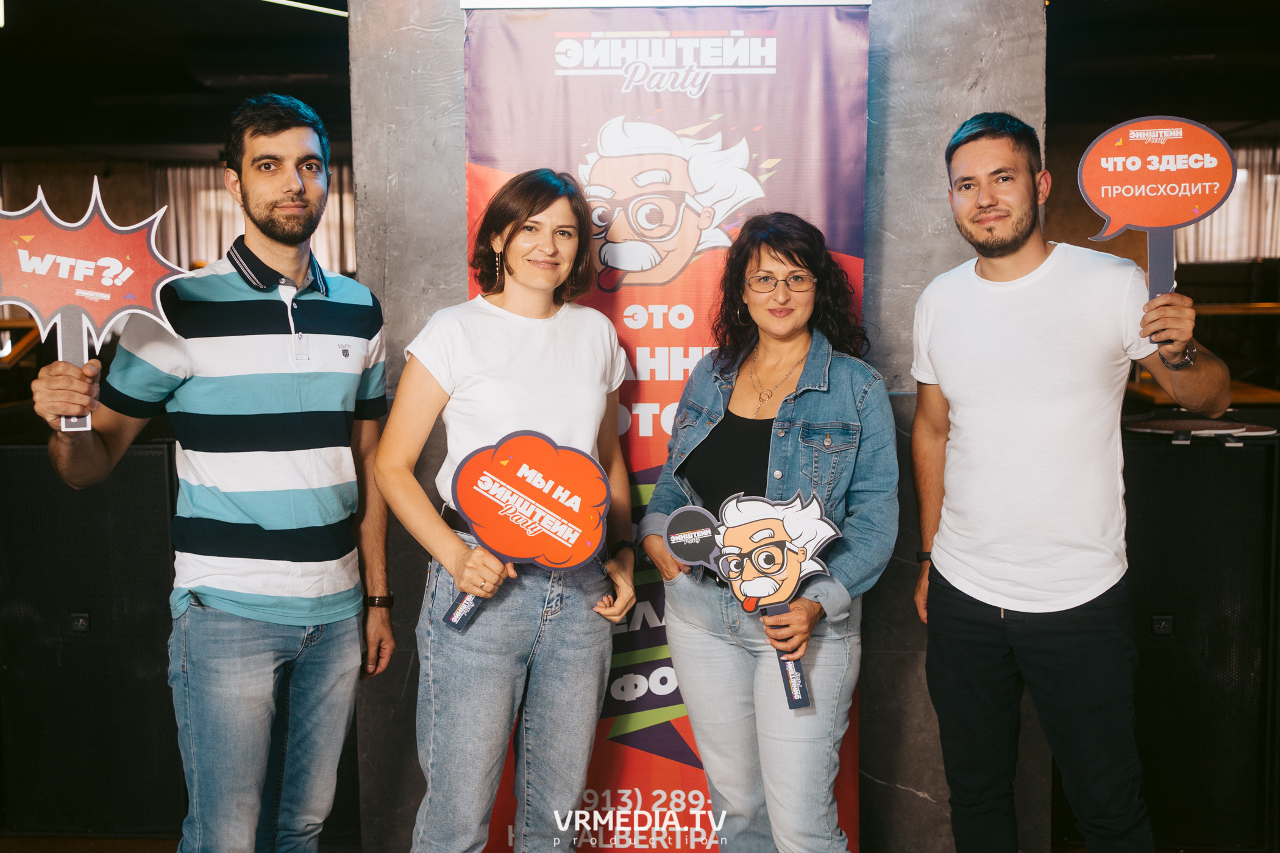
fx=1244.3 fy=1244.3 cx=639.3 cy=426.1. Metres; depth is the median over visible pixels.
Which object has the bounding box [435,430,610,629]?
sign
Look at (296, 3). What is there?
ceiling light
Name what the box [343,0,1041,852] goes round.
concrete pillar
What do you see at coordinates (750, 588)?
sign
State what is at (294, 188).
man
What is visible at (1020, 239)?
man
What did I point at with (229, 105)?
ceiling
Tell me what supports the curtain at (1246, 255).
attached to the back wall
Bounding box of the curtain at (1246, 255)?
[1176,143,1279,263]
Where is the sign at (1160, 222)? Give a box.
[1078,117,1237,335]
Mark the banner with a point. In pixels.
(767, 147)
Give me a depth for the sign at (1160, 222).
2.57 m
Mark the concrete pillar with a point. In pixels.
(462, 158)
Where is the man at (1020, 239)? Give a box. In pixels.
[908,110,1234,852]
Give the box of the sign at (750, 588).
[659,487,838,710]
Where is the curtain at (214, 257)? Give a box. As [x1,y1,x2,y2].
[157,162,355,276]
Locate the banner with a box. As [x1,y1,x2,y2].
[456,0,873,852]
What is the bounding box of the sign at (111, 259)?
[0,181,192,435]
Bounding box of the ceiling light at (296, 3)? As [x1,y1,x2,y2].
[262,0,349,17]
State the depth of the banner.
2.99 m
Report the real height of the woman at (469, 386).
1.634 m
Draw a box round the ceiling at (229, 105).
[0,0,1279,160]
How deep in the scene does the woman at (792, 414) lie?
2.66 m
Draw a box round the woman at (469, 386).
[376,167,639,852]
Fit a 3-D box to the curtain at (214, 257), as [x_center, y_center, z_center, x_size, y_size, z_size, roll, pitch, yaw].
[-3.537,-1.804,11.917,2.350,1.609,0.126,0,6,2]
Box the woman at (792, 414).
[636,209,899,852]

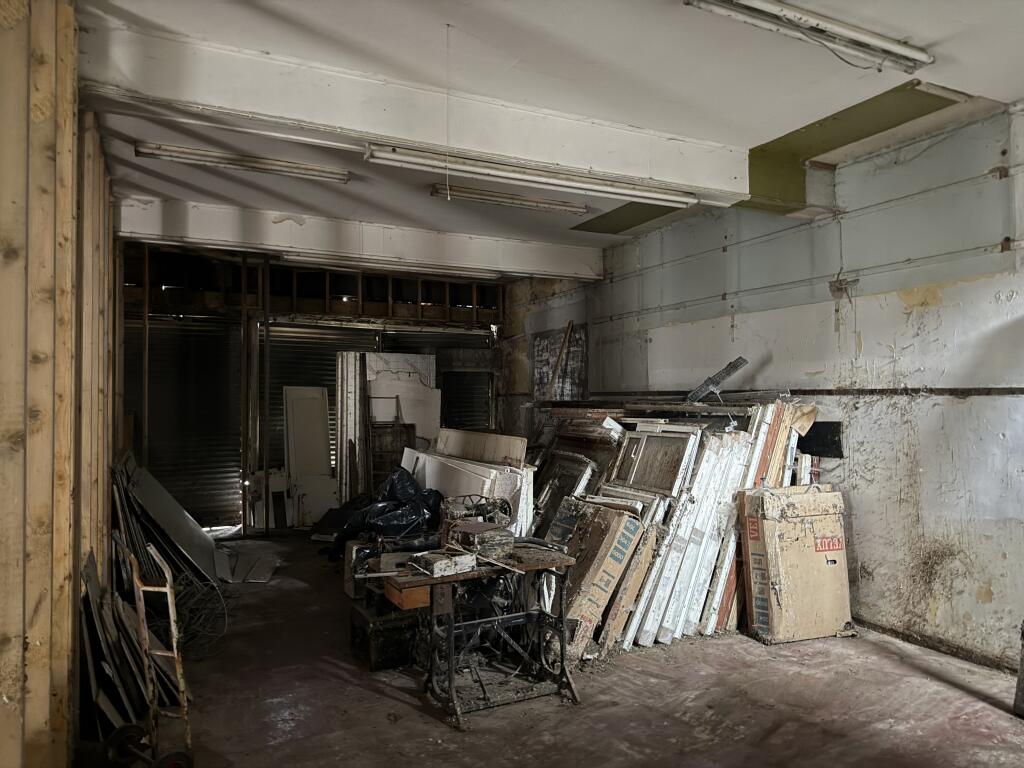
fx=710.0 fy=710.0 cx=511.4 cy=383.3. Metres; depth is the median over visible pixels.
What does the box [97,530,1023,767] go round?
floor
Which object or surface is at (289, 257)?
fluorescent light
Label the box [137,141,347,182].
fluorescent light
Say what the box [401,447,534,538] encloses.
white panel
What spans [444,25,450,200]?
pull cord
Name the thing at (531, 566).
work table
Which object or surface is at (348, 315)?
back wall
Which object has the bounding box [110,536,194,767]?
hand truck
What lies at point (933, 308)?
right wall
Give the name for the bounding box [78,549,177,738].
boards
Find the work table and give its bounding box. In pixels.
[380,544,581,727]
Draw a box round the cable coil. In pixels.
[171,574,229,656]
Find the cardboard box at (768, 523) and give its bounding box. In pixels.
[738,484,852,644]
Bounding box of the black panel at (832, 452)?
[797,422,843,457]
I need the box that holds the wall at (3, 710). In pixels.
[0,0,117,767]
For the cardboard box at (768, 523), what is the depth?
4.49 m
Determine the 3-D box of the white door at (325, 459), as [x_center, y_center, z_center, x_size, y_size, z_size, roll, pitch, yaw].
[-2.450,0.881,8.630,0.585,1.748,0.280,1,-2,-26]
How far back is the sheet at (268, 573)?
6.31 m
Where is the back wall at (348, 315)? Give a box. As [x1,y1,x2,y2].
[119,240,513,536]
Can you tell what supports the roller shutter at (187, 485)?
in the back wall at (348, 315)
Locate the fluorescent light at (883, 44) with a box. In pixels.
[685,0,932,72]
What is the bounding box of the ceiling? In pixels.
[68,0,1023,261]
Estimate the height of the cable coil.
0.329 m
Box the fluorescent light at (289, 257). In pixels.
[274,250,506,277]
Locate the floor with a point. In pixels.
(403, 706)
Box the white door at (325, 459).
[283,385,336,528]
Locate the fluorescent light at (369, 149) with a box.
[363,142,697,206]
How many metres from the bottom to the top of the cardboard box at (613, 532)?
0.869 m
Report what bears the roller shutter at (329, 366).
in the back wall at (348, 315)
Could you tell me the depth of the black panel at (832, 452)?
5.24 m
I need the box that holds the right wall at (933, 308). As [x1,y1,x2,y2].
[514,101,1023,673]
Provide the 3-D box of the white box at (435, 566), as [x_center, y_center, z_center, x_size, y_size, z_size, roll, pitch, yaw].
[-0.342,0.889,3.525,0.241,0.071,0.228,1,-2,-42]
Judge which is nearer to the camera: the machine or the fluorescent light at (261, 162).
the machine
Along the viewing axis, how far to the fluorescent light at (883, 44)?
3.14 m
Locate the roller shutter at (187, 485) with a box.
[128,312,241,528]
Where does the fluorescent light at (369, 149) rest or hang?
attached to the ceiling beam at (704, 186)
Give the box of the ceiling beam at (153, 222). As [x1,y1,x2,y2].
[110,195,605,283]
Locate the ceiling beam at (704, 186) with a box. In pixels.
[73,18,754,210]
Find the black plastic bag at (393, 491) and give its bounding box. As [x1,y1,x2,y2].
[331,466,441,548]
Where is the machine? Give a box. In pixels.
[440,494,513,555]
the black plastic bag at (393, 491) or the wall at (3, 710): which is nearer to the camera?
the wall at (3, 710)
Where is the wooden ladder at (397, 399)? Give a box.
[366,398,414,489]
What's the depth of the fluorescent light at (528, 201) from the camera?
5.79 m
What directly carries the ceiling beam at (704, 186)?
attached to the ceiling
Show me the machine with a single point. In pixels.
(467, 528)
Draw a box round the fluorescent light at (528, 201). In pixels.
[429,183,590,214]
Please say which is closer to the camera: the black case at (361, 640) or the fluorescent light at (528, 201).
the black case at (361, 640)
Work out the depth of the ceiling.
3.70 m
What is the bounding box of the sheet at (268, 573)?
[215,544,279,583]
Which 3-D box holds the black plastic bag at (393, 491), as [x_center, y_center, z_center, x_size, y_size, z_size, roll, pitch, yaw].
[-1.032,1.070,5.980,0.873,0.732,0.846,1,-2,-26]
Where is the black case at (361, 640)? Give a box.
[350,596,424,670]
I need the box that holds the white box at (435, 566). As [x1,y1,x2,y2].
[409,551,474,577]
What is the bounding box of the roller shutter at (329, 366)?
[266,322,376,493]
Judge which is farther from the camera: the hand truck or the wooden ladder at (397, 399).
the wooden ladder at (397, 399)
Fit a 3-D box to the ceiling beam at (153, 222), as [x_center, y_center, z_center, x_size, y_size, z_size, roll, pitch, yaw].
[-1.254,-1.361,7.018,4.891,0.318,0.243,1,-2,-26]
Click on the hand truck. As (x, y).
(172, 620)
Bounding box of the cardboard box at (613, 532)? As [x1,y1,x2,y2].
[561,503,646,658]

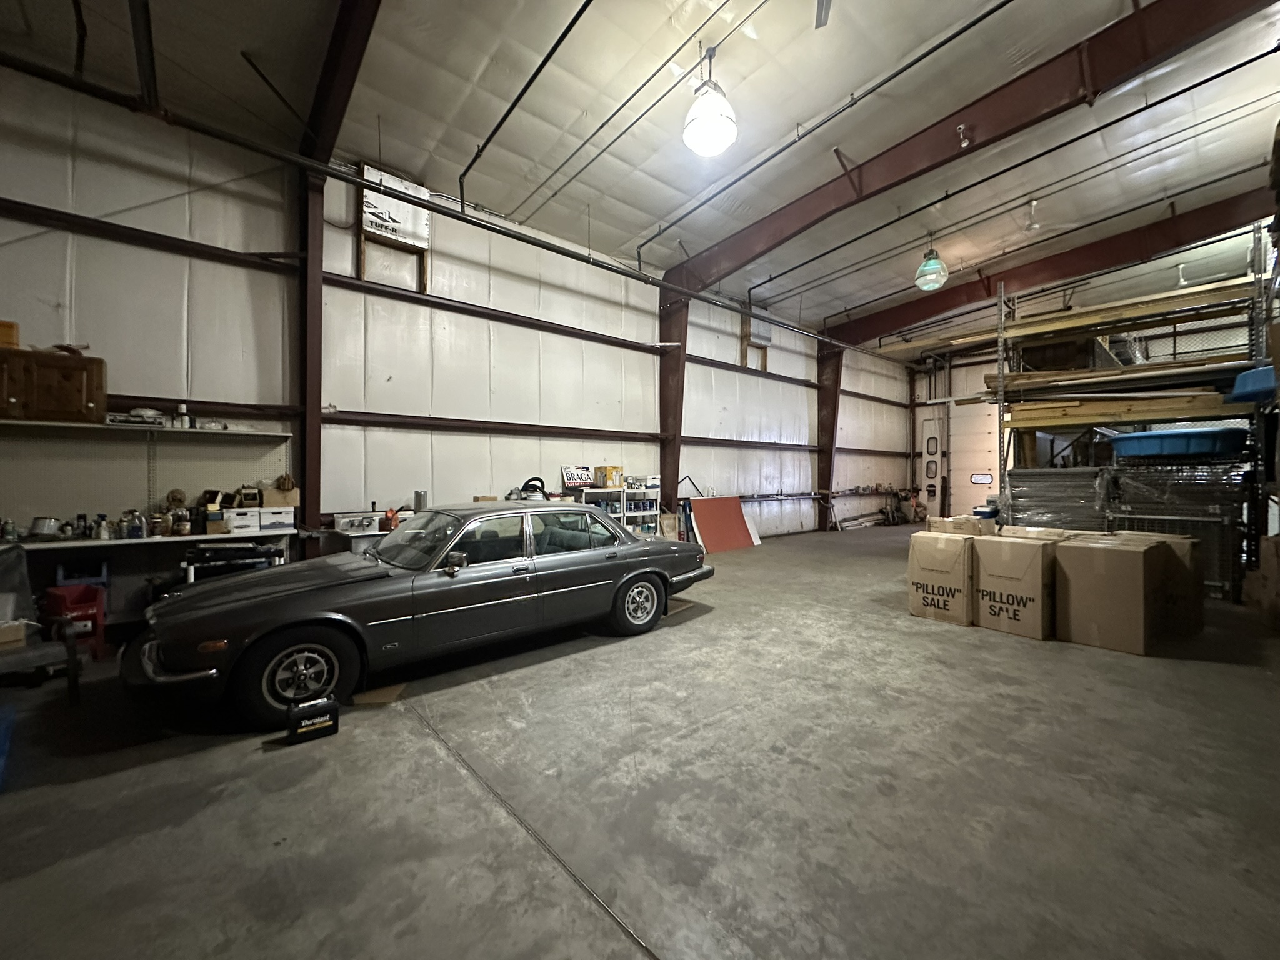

EXERCISE DETAILS
In full and without change, repeat the material above, minus the pictures.

SOLUTION TO THIS PROBLEM
fx=1244.3 fy=1244.3 cx=639.3 cy=426.1. Metres; depth is the median over visible pixels.
Which object has the bounding box [435,430,610,629]?
sign
Look at (296, 3). What is there?
ceiling light
Name what the box [343,0,1041,852] goes round.
concrete pillar
What do you see at coordinates (750, 588)?
sign
State what is at (294, 188).
man
What is visible at (1020, 239)?
man
What did I point at with (229, 105)?
ceiling
Tell me what supports the curtain at (1246, 255).
attached to the back wall
Bounding box of the curtain at (1246, 255)?
[1176,143,1279,263]
Where is the sign at (1160, 222)? Give a box.
[1078,117,1237,335]
Mark the banner with a point. In pixels.
(767, 147)
Give me a depth for the sign at (1160, 222).
2.57 m
Mark the concrete pillar with a point. In pixels.
(462, 158)
Where is the man at (1020, 239)? Give a box. In pixels.
[908,110,1234,852]
Give the box of the sign at (750, 588).
[659,487,838,710]
Where is the curtain at (214, 257)? Give a box. As [x1,y1,x2,y2].
[157,162,355,276]
Locate the banner with a box. As [x1,y1,x2,y2].
[456,0,873,852]
What is the bounding box of the sign at (111, 259)?
[0,181,192,435]
Bounding box of the ceiling light at (296, 3)? As [x1,y1,x2,y2].
[262,0,349,17]
State the depth of the banner.
2.99 m
Report the real height of the woman at (469, 386).
1.634 m
Draw a box round the ceiling at (229, 105).
[0,0,1279,160]
How deep in the scene does the woman at (792, 414) lie?
2.66 m
Draw a box round the woman at (469, 386).
[376,167,639,852]
Fit a 3-D box to the curtain at (214, 257), as [x_center, y_center, z_center, x_size, y_size, z_size, roll, pitch, yaw].
[-3.537,-1.804,11.917,2.350,1.609,0.126,0,6,2]
Box the woman at (792, 414).
[636,209,899,852]

fx=710.0 fy=710.0 cx=511.4 cy=383.3. Metres; depth is the median over visible pixels.
What does the box [97,530,1023,767] go round?
floor
Which object or surface is at (289, 257)?
fluorescent light
Label the box [137,141,347,182].
fluorescent light
Say what the box [401,447,534,538] encloses.
white panel
What spans [444,25,450,200]?
pull cord
Name the thing at (531, 566).
work table
Which object or surface is at (348, 315)?
back wall
Which object has the bounding box [110,536,194,767]?
hand truck
What lies at point (933, 308)?
right wall
Give the name for the bounding box [78,549,177,738].
boards
Find the work table and give its bounding box. In pixels.
[380,544,581,727]
Draw a box round the cable coil. In pixels.
[171,574,229,656]
Find the cardboard box at (768, 523) and give its bounding box. In pixels.
[738,484,852,644]
Bounding box of the black panel at (832, 452)?
[797,422,843,457]
I need the box that holds the wall at (3, 710). In pixels.
[0,0,117,767]
For the cardboard box at (768, 523), what is the depth?
4.49 m
Determine the 3-D box of the white door at (325, 459), as [x_center, y_center, z_center, x_size, y_size, z_size, roll, pitch, yaw].
[-2.450,0.881,8.630,0.585,1.748,0.280,1,-2,-26]
How far back is the sheet at (268, 573)?
6.31 m
Where is the back wall at (348, 315)? Give a box. As [x1,y1,x2,y2].
[119,240,513,536]
Can you tell what supports the roller shutter at (187, 485)?
in the back wall at (348, 315)
Locate the fluorescent light at (883, 44) with a box. In pixels.
[685,0,932,72]
What is the bounding box of the ceiling? In pixels.
[68,0,1023,261]
Estimate the height of the cable coil.
0.329 m
Box the fluorescent light at (289, 257). In pixels.
[274,250,506,277]
Locate the floor with a point. In pixels.
(403, 706)
Box the white door at (325, 459).
[283,385,336,528]
Locate the fluorescent light at (369, 149) with a box.
[363,142,697,206]
How many metres from the bottom to the top of the cardboard box at (613, 532)?
0.869 m
Report what bears the roller shutter at (329, 366).
in the back wall at (348, 315)
Could you tell me the depth of the black panel at (832, 452)?
5.24 m
I need the box that holds the right wall at (933, 308). As [x1,y1,x2,y2].
[514,101,1023,673]
Provide the 3-D box of the white box at (435, 566), as [x_center, y_center, z_center, x_size, y_size, z_size, roll, pitch, yaw].
[-0.342,0.889,3.525,0.241,0.071,0.228,1,-2,-42]
Judge which is nearer to the camera: the machine or the fluorescent light at (261, 162).
the machine
Along the viewing axis, how far to the fluorescent light at (883, 44)?
3.14 m
Locate the roller shutter at (187, 485) with a box.
[128,312,241,528]
Where does the fluorescent light at (369, 149) rest or hang?
attached to the ceiling beam at (704, 186)
Give the box of the ceiling beam at (153, 222). As [x1,y1,x2,y2].
[110,195,605,283]
Locate the ceiling beam at (704, 186) with a box. In pixels.
[73,18,754,210]
Find the black plastic bag at (393, 491) and give its bounding box. As [x1,y1,x2,y2].
[331,466,441,548]
Where is the machine? Give a box. In pixels.
[440,494,513,555]
the black plastic bag at (393, 491) or the wall at (3, 710): which is nearer to the camera?
the wall at (3, 710)
Where is the wooden ladder at (397, 399)? Give a box.
[366,398,414,489]
What's the depth of the fluorescent light at (528, 201) from the camera?
5.79 m
What directly carries the ceiling beam at (704, 186)?
attached to the ceiling
Show me the machine with a single point. In pixels.
(467, 528)
Draw a box round the fluorescent light at (528, 201). In pixels.
[429,183,590,214]
Please say which is closer to the camera: the black case at (361, 640) or the fluorescent light at (528, 201).
the black case at (361, 640)
Work out the depth of the ceiling.
3.70 m
What is the bounding box of the sheet at (268, 573)?
[215,544,279,583]
Which 3-D box holds the black plastic bag at (393, 491), as [x_center, y_center, z_center, x_size, y_size, z_size, roll, pitch, yaw].
[-1.032,1.070,5.980,0.873,0.732,0.846,1,-2,-26]
Where is the black case at (361, 640)? Give a box.
[350,596,424,670]
I need the box that holds the white box at (435, 566). As [x1,y1,x2,y2].
[409,551,474,577]
What is the bounding box of the roller shutter at (329, 366)?
[266,322,376,493]
Judge which is farther from the camera: the hand truck or the wooden ladder at (397, 399).
the wooden ladder at (397, 399)
Fit a 3-D box to the ceiling beam at (153, 222), as [x_center, y_center, z_center, x_size, y_size, z_size, roll, pitch, yaw].
[-1.254,-1.361,7.018,4.891,0.318,0.243,1,-2,-26]
Click on the hand truck. As (x, y).
(172, 620)
Bounding box of the cardboard box at (613, 532)? As [x1,y1,x2,y2].
[561,503,646,658]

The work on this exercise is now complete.